KUWAIT (Reuters) - Kuwait's public prosecutor has dropped an inquiry into a complaint over a recording suggesting that prominent figures were involved in a plot to overthrow the Gulf state's ruling system, ruling the tape was bogus, the state news agency said.
Government investigators determined that the recordings were not authentic and had been edited, the public prosecution was quoted as saying, as quoted by KUNA news agency. "Thus, the public prosecution has ruled out the suspicion of a criminal act ... and decided to cancel the case number."
The prosecutor opened the case in December 2013 after a legal complaint by Sheikh Ahmed al-Fahad al-Sabah, a ruling family member, that included evidence of a possible criminal nature against two former officials accusing them of a plot to overthrow the system, KUNA said.

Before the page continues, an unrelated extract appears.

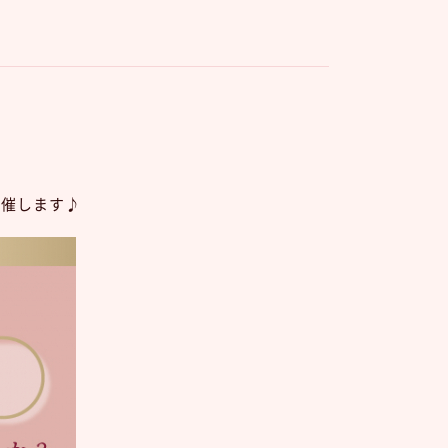
開催します♪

The recording, which included both audio and video clips, appeared to suggest that the two, former prime minister Sheikh Nasser al-Mohammad al-Sabah and former parliament speaker Jassem al-Kharafi, were also suspected of contacting a foreign power, of money laundering and stealing public funds, it added.
The case featured extensively in local media and prompted a rare statement from the ruling emir's office telling people to stop discussing the case in order to preserve national unity.
A major OPEC oil producer and U.S. ally, Kuwait has a lively press and the most open political system in the Gulf Arab region. Its 50-member assembly can question government ministers and block legislation, but the emir has final say in state affairs.
The emir, Sheikh Sabah al-Ahmad al-Sabah, came to power in 2006 after his ailing predecessor stepped down. Sheikh Sabah's brother, Crown Prince Sheikh Nawaf al-Ahmad al-Sabah, is next in line to become emir in the 250-year old dynasty.